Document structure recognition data

● ● ● ● ●

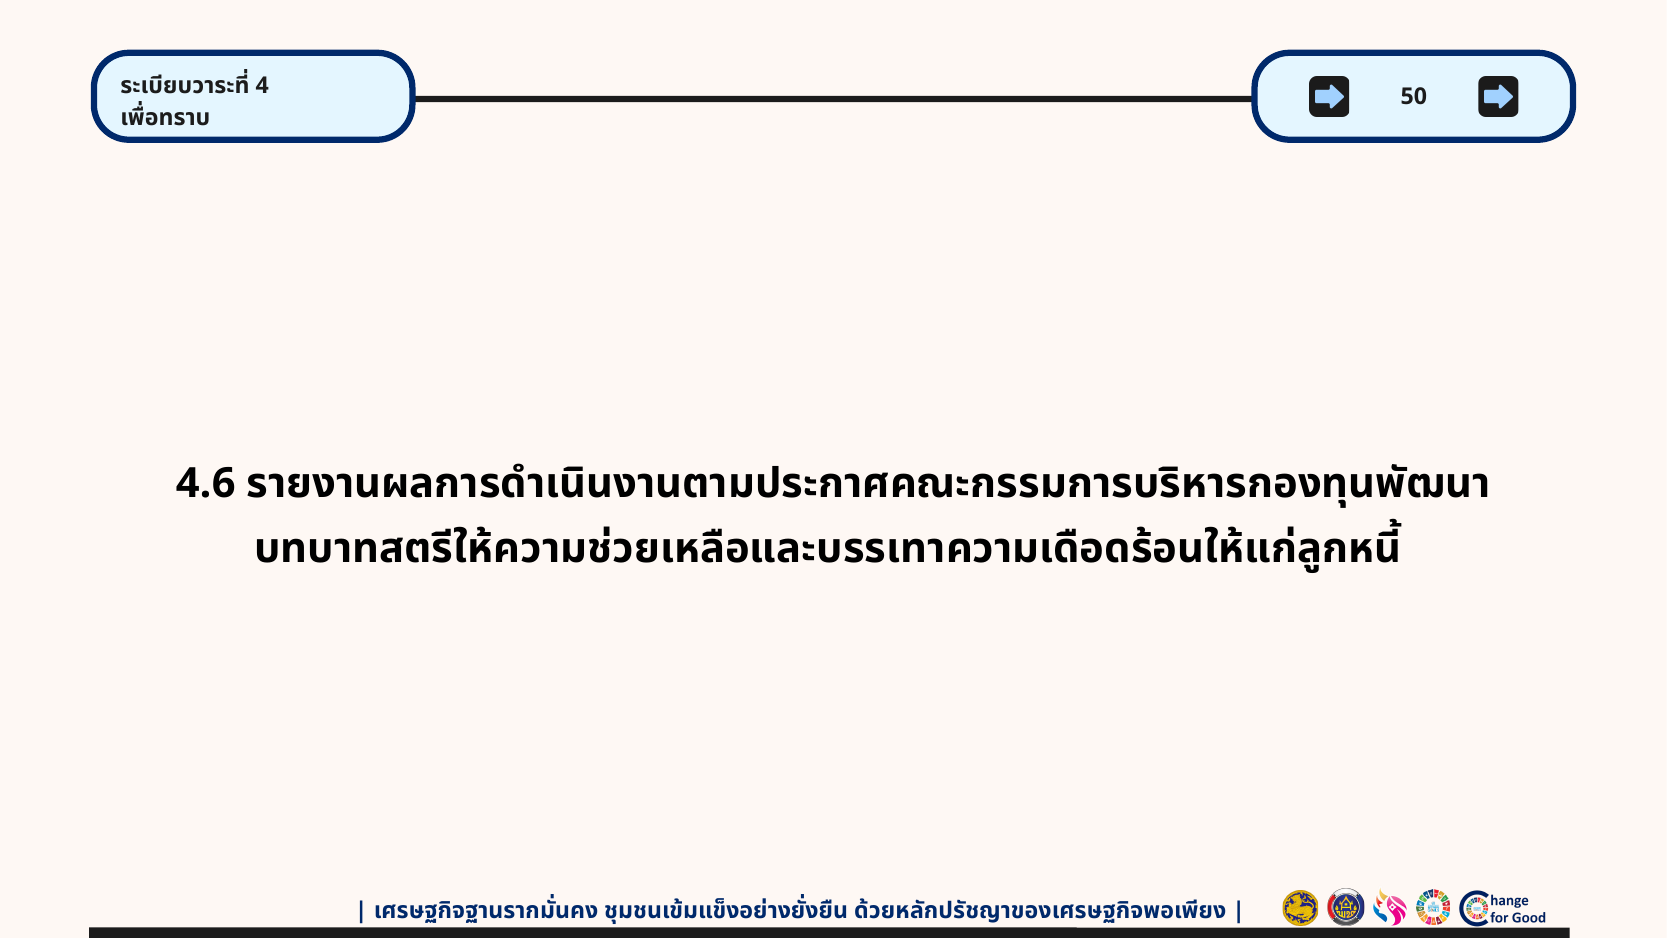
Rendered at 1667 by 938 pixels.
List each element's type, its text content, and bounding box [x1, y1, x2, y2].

text_box 4.6 รายงานผลการดำเนินงานตามประกาศคณะกรรมการบริหารกองทุนพัฒนาบทบาทสตรีให้ความช่วยเหลือและบรรเทาความเดือดร้อนให้แก่ลูกหนี้ [150, 433, 1517, 578]
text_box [93, 40, 1574, 140]
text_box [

● ● ● ● ●

Output the entries verbatim, skipping images.

Rendered at 1667 by 938 pixels.
List each element's type, its text content, and bounding box [x1, y1, x2, y2].

text_box 4.6 รายงานผลการดำเนินงานตามประกาศคณะกรรมการบริหารกองทุนพัฒนาบทบาทสตรีให้ความช่วยเหลือและบรรเทาความเดือดร้อนให้แก่ลูกหนี้ [150, 433, 1517, 578]
text_box [93, 40, 1574, 140]
text_box [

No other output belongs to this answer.